Northern High Plains weevil suppression announced

ABILENE, TEXAS - Texas Commissioner of Agriculture Susan Combs recently declared the Northern High Plains boll weevil eradication zone to be suppressed. Consequently, growers may be using fewer pesticides to manage their crops.

Data presented at the Beltwide Cotton Conferences shows that, depending on the year, treatments for boll weevils constituted from about a third to almost a half of the insecticide applications made to cotton crops since the mid-1980s. Only one other cotton pest has accounted for as much insecticide as the boll weevil, the cotton bollworm/tobacco budworm complex. The development of transgenic varieties of cotton has targeted these worms.

But the boll weevil cannot be controlled through the new cotton varieties, and it has no natural predators to speak of. So cotton producers have relied on insecticides to do the job. With the virtual elimination of the boll weevil, insecticide usage has dropped dramatically.

Once cotton producers began eradication on the Northern High Plains, ultra-low volume malathion applications were used in combination with pheromone trapping and integrated pest management methods.

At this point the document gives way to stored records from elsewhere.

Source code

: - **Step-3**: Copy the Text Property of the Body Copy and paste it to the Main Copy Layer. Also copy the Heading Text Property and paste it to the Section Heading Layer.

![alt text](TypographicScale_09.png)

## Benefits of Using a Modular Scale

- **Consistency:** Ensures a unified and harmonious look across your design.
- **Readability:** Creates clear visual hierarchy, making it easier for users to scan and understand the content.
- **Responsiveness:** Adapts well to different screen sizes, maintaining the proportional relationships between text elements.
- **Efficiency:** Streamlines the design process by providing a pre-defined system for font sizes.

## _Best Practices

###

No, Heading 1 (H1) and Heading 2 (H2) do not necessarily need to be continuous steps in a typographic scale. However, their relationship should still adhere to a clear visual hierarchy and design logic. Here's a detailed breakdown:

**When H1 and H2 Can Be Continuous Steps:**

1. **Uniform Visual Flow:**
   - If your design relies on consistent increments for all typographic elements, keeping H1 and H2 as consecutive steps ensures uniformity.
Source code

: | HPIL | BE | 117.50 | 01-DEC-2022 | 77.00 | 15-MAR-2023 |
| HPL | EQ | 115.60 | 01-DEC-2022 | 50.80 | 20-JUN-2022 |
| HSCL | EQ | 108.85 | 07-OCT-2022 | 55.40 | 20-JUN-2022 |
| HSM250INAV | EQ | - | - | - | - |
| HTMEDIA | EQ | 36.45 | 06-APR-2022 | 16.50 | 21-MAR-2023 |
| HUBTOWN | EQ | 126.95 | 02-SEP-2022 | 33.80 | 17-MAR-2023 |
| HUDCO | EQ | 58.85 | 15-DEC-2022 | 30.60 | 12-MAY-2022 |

Since the program began in the fall of 2001, the amount of malathion used to control boll weevils has dropped by 99.8 percent, according to Texas Boll Weevil Eradication Foundation records. In the Plainview area, pesticide usage was virtually eliminated.

As the weevil disappears from the High Plains, cotton growers are working with integrated pest management specialists to find ways of controlling the remaining pests with minimal use of insecticides. Growers should be able to reduce pesticide use by 75 percent, according to Tom Fuchs, statewide IPM coordinator for Texas Cooperative Extension.

Fuchs said the Southern Rolling Plains, the area around San Angelo that was declared functionally eradicated in September 2000, reduced pesticide use from 75 percent to 80 percent most years since the declaration.

Dr. James Leser, extension entomologist in Lubbock, said the High Plains is seeing similar results.

"We have seen a 67 percent reduction in insecticide use for bollworms, beet armyworms and aphids the last couple of years, which I attribute to less spraying for weevils," he said.

The boll weevil's dominance on the list of most treated cotton pests is over, and it will drop completely from the list when eradication is complete.